ASSIGNED TASK:
For the records that follow, give the number of lines in which the word "font" occurs, with nothing added.

RECORDS PROVIDED:

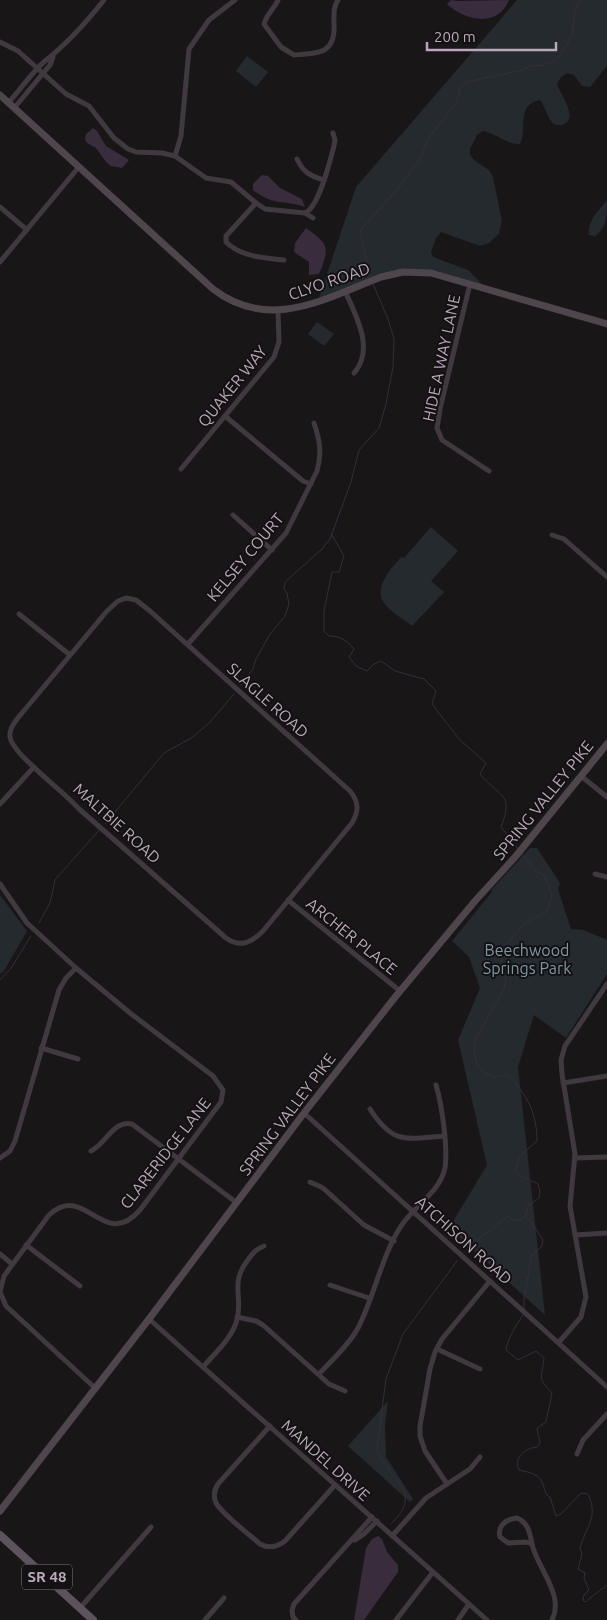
<svg xmlns="http://www.w3.org/2000/svg" width="607" height="1620" font-family="Ubuntu,sans-serif">
<style>
.green{fill:#242a2e}
.water{fill:#392c3d}
.lines{fill:none;stroke-linecap:round;stroke-linejoin:round}
.stream{stroke:#392c3d;stroke-width:1}
.street{stroke:#40393f;stroke-width:5}
.secondary{stroke:#4e454d;stroke-width:7}
.primary{stroke:#5d535c;stroke-width:8}
.labels{text-anchor:middle;stroke-width:4;stroke-linejoin:round;paint-order:stroke}
.shield{fill:#141113;stroke:#887b87;stroke-width:1}
.shield-label{font-size:15px;font-weight:bold;fill:#b9a8b9}
.street-label{font-size:16px;fill:#b9a8b9;stroke:#141113}
.park-label{font-size:16px;fill:#7e97a5;stroke:#141113}
</style>
<rect width="100%" height="100%" fill="#191618"/>
<g class="green">
<path d="M517 0H607V66L590 87 582 86 574 75 567 73 561 77 557 84C560 94 581 120 561 125 559 125 556 125 554 124 548 120 545 106 540 100 515 105 528 130 520 144 505 144 496 133 483 131L477 135 470 149V155L474 160 489 170 493 177 502 221 499 234 489 243 480 246 441 232 436 238 431 252 433 257 468 270 487 289 444 276 403 272 318 301 356 187Z"/>
<path d="M247 56 268 72 256 87 236 71Z"/>
<path d="M607 200C607 216 607 228 595 236L589 235C587 221 599 210 607 200Z"/>
<path d="M317 322 334 334 324 346 308 334Z"/>
<path d="M431 527 458 551 431 581 444 592 412 626C404 620 390 611 384 603 373 587 392 568 401 557L404 558Z"/>
<path d="M530 848H537L560 883 558 889 571 929 584 930 607 940V974L566 1038 534 1015 518 1067 545 1315 449 1228 487 1165 458 1040 480 988 469 957 452 941 491 893 492 889Z"/>
<path d="M0 895 27 931 4 971 0 974Z"/>
<path d="M388 1401 385 1424 386 1457 413 1499 410 1502 348 1446Z"/>
</g>
<g class="water">
<path d="M451 0 457 1 509 0C498 28 465 21 447 4Z"/>
<path d="M93 128 97 131 106 146 129 160 122 168 111 166 106 162 96 148 87 143 85 140 86 134Z"/>
<path d="M262 175 268 176 280 188 302 199 305 207C283 199 275 207 253 190V184Z"/>
<path d="M306 228C329 244 330 248 319 274L309 275V262L294 252 295 243Z"/>
<path d="M378 1536 382 1539 387 1552 398 1565V1572L364 1620H354L366 1548 372 1539Z"/>
</g>
<g class="lines">
<g class="stream">
<path d="M370 277 360 231 400 186 418 162 430 136 457 102 460 88 467 82 522 70 532 65 540 66 554 61 564 50 572 35 575 10 581 0"/>
<path d="M332 535 344 556 339 572H332L324 611V631L329 636C341 636 346 640 354 649L349 657 356 666 367 671 374 664 381 661 395 671 424 679 436 691 432 704 459 739 486 763 480 774C498 797 515 792 501 827L518 849"/>
<path d="M241 685 253 669 256 659 270 634 285 616 289 604 287 593 284 589 285 582 321 550 330 539 351 482 359 450 379 428 386 404 393 367 394 339 388 319 373 284"/>
<path d="M105 824 164 753 193 737 210 722 234 694"/>
<path d="M522 854 536 871 544 875 552 896 546 912 527 922 516 933 504 947 500 956 506 979 504 989 475 1040 474 1052 477 1064 484 1073 496 1077 508 1075C527 1095 537 1113 537 1141L520 1156 515 1170C521 1178 529 1179 538 1184L540 1192 539 1198 528 1206 526 1217 532 1223 543 1240 542 1246 532 1255 524 1298V1309"/>
<path d="M39 923 50 903 55 880 99 830"/>
<path d="M0 980 11 968 31 936"/>
<path d="M467 1250C478 1239 484 1234 496 1226 501 1222 504 1218 510 1216L512 1220H520L525 1216"/>
<path d="M523 1315C516 1326 508 1337 506 1350L518 1360 536 1351 544 1358C542 1379 536 1376 552 1393L546 1422 540 1426 537 1429 540 1443 537 1447C525 1448 513 1458 519 1470 537 1474 541 1475 546 1494L550 1497 556 1516 561 1514 581 1493 588 1494C599 1518 586 1526 580 1548L582 1554 578 1569 585 1573 584 1578 589 1590 584 1595 583 1600 585 1602 607 1585"/>
<path d="M391 1524C426 1490 388 1480 377 1449L386 1379 403 1334 457 1261"/>
</g>
<g class="street">
<path d="M278 0C274 9 266 15 264 24L281 47 294 55C319 53 336 54 334 23 334 14 333 8 338 0"/>
<path d="M0 42 18 51 66 94 89 106 114 138 128 149 136 152 162 153 175 156 206 178 231 182 256 203 265 209 305 213 313 218"/>
<path d="M9 102C21 89 32 72 45 61 68 43 85 24 104 0"/>
<path d="M15 107 50 65 53 57"/>
<path d="M175 156 181 136 189 49 209 20 235 0"/>
<path d="M297 159C303 172 310 176 324 180"/>
<path d="M256 203 226 236V242C241 257 265 258 284 260"/>
<path d="M0 207 27 230"/>
<path d="M305 213C319 207 330 161 334 146L335 140 333 133"/>
<path d="M0 262 78 168"/>
<path d="M470 284 440 409 437 428 442 440 489 471"/>
<path d="M345 291C356 316 375 349 354 373"/>
<path d="M225 416 303 481 311 484"/>
<path d="M181 469 274 357 279 342 278 311"/>
<path d="M233 515 272 550"/>
<path d="M552 535 564 539 607 577"/>
<path d="M126 598 136 600 150 611 350 791C359 802 359 811 352 823L263 931C251 943 240 948 226 938L78 808C65 792 12 754 10 737 9 730 13 725 17 719L107 611 118 601Z"/>
<path d="M19 614 70 655"/>
<path d="M188 644 286 533 317 471C322 453 320 441 314 423"/>
<path d="M581 776 607 797"/>
<path d="M0 804 34 767"/>
<path d="M595 874 607 877"/>
<path d="M0 884 27 923 76 968 130 1013 213 1076 223 1090 221 1102 140 1210C103 1252 85 1181 49 1215L4 1276 0 1292 6 1306 95 1388"/>
<path d="M288 900 400 991"/>
<path d="M41 1048 78 1059"/>
<path d="M563 1083 607 1076"/>
<path d="M370 1109C393 1145 406 1139 444 1136"/>
<path d="M304 1113 607 1387"/>
<path d="M91 1151C106 1144 113 1120 132 1124L237 1203"/>
<path d="M0 1158 10 1151 15 1141 59 990 66 978 76 968"/>
<path d="M575 1158 607 1157"/>
<path d="M310 1182 323 1188 364 1225 394 1241"/>
<path d="M575 1235 607 1233"/>
<path d="M26 1245 80 1286"/>
<path d="M0 1254 12 1264"/>
<path d="M330 1285 369 1298"/>
<path d="M237 1317 256 1321 263 1325 329 1384 345 1391"/>
<path d="M149 1319 487 1620"/>
<path d="M559 1342 581 1317 586 1297 570 1206 575 1154 562 1074 561 1060 565 1046 607 984"/>
<path d="M437 1349 480 1369"/>
<path d="M203 1367C215 1353 232 1338 237 1320 243 1297 230 1284 247 1261 252 1254 256 1249 264 1246"/>
<path d="M319 1374C332 1360 349 1345 358 1328 375 1295 381 1257 401 1226 414 1206 440 1192 445 1168 448 1148 442 1105 436 1085"/>
<path d="M270 1426 218 1484C214 1490 213 1496 216 1503 222 1514 250 1535 260 1544 269 1549 277 1547 285 1541L335 1485"/>
<path d="M577 1454 583 1440 607 1414"/>
<path d="M447 1484 425 1451 420 1436V1426L430 1369 435 1352 442 1339 490 1281"/>
<path d="M517 1518C528 1522 530 1533 532 1544L526 1542 508 1543 500 1537C497 1526 506 1519 517 1518Z"/>
<path d="M392 1536 426 1498 470 1469 480 1457"/>
<path d="M355 1540 364 1534 377 1521"/>
<path d="M532 1544C537 1568 565 1595 552 1620"/>
<path d="M80 1608 151 1527"/>
<path d="M205 1620 224 1598"/>
<path d="M296 1620 293 1617 292 1610 294 1604 372 1517"/>
<path d="M396 1620 433 1572"/>
<path d="M458 1620 469 1604"/>
</g>
<g class="secondary">
<path d="M0 95 213 289C269 332 324 299 381 277L403 272 431 273 607 324"/>
<path d="M0 1511 149 1319 304 1113 396 996 475 901 516 856 607 744"/>
</g>
<path class="primary" d="M0 1535 93 1620"/>
</g>
<g class="labels">
<rect class="shield" x="22" y="1564.5" width="50" height="25" rx="4"/>
<g class="shield-label">
<text x="47" y="1582">SR 48</text>
</g>
<g class="street-label">
<text transform="translate(329 281) rotate(-19)" y="6">CLYO ROAD</text>
<text transform="translate(441 358) rotate(-78)" y="6">HIDE A WAY LANE</text>
<text transform="translate(232 386) rotate(-51)" y="6">QUAKER WAY</text>
<text transform="translate(245 557) rotate(-50)" y="6">KELSEY COURT</text>
<text transform="translate(268 700) rotate(42)" y="6">SLAGLE ROAD</text>
<text transform="translate(543 800) rotate(-51)" y="6">SPRING VALLEY PIKE</text>
<text transform="translate(117 823) rotate(42)" y="6">MALTBIE ROAD</text>
<text transform="translate(352 936) rotate(39)" y="6">ARCHER PLACE</text>
<text transform="translate(287 1114) rotate(-53)" y="6">SPRING VALLEY PIKE</text>
<text transform="translate(165 1153) rotate(-52)" y="6">CLARERIDGE LANE</text>
<text transform="translate(464 1240) rotate(42)" y="6">ATCHISON ROAD</text>
<text transform="translate(326 1460) rotate(42)" y="6">MANDEL DRIVE</text>
</g>
<g class="park-label">
<text x="527" y="956">Beechwood<tspan x="527" dy="18">Springs Park</tspan></text>
</g>
</g>
<path d="M427 42v8h129v-8" fill="none" stroke="#b9a8b9" stroke-width="2.5"/>
<text x="434" y="42" font-size="15" fill="#b9a8b9" stroke="#141113" stroke-width="4" paint-order="stroke">200 m</text>
</svg>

ANSWER SPACE:
5